» **What to do**:
In the entries below, which lines run from the one containing "vase: none [427,138,472,218]" to the one containing "wall art: none [248,127,392,304]"? Copy exactly those lines, ends included, and no others.

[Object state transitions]
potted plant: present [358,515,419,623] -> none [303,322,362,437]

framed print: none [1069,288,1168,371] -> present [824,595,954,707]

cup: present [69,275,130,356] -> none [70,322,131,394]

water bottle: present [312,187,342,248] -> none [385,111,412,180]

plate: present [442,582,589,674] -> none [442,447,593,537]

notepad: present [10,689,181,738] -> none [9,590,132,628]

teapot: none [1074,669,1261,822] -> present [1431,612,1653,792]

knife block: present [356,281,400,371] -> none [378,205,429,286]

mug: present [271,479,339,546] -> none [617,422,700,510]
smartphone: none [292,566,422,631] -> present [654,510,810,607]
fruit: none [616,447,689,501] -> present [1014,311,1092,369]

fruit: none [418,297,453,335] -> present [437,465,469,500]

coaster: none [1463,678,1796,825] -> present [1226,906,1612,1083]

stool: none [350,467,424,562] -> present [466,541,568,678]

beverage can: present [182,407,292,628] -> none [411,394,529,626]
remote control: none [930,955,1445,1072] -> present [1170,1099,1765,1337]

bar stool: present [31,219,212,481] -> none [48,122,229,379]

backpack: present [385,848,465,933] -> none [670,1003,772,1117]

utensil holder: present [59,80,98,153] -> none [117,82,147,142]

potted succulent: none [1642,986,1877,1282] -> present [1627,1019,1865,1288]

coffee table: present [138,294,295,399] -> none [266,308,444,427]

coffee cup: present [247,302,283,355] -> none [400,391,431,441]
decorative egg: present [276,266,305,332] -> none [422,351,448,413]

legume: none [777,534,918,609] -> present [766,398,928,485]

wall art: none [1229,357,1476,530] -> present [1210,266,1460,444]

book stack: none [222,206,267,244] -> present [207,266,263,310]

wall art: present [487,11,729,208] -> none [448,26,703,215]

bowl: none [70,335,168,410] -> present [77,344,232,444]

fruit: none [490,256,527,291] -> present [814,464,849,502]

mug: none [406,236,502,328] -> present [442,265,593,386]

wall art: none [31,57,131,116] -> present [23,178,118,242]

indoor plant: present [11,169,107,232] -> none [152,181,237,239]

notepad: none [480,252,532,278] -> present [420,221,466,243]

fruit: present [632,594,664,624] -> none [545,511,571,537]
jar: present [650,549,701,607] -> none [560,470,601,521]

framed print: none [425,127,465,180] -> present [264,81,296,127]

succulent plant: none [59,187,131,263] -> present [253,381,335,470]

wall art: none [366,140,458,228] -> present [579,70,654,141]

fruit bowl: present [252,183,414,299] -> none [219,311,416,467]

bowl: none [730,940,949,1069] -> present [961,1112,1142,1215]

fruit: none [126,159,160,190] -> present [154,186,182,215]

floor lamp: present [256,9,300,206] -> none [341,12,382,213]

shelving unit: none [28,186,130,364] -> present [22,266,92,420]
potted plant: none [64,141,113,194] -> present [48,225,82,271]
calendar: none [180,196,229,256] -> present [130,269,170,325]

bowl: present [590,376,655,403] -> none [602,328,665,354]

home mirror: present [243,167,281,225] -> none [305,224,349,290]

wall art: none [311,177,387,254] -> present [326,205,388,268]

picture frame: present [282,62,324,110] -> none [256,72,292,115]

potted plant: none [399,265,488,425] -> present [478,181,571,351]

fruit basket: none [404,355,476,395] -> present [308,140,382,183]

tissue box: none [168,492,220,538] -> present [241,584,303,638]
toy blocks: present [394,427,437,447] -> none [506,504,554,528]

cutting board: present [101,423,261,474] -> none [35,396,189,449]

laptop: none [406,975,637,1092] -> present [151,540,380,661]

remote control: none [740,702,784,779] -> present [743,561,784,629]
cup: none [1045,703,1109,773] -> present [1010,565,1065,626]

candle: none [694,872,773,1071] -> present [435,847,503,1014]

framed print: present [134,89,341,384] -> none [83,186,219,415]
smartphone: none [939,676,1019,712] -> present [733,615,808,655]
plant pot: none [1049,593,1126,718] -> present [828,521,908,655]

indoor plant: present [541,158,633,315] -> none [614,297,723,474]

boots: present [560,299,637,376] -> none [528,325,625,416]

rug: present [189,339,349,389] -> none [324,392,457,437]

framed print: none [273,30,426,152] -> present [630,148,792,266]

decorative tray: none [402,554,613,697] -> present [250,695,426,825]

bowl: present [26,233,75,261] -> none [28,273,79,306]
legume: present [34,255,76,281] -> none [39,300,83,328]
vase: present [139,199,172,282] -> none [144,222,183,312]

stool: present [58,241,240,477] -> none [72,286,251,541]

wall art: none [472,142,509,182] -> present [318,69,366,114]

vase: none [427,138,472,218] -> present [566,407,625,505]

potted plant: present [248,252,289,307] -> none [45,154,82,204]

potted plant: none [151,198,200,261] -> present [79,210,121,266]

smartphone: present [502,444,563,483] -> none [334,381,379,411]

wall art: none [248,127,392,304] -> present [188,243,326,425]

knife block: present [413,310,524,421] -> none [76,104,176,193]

» **The answer**:
vase: none [427,138,472,218] -> present [566,407,625,505]

potted plant: present [248,252,289,307] -> none [45,154,82,204]

potted plant: none [151,198,200,261] -> present [79,210,121,266]

smartphone: present [502,444,563,483] -> none [334,381,379,411]

wall art: none [248,127,392,304] -> present [188,243,326,425]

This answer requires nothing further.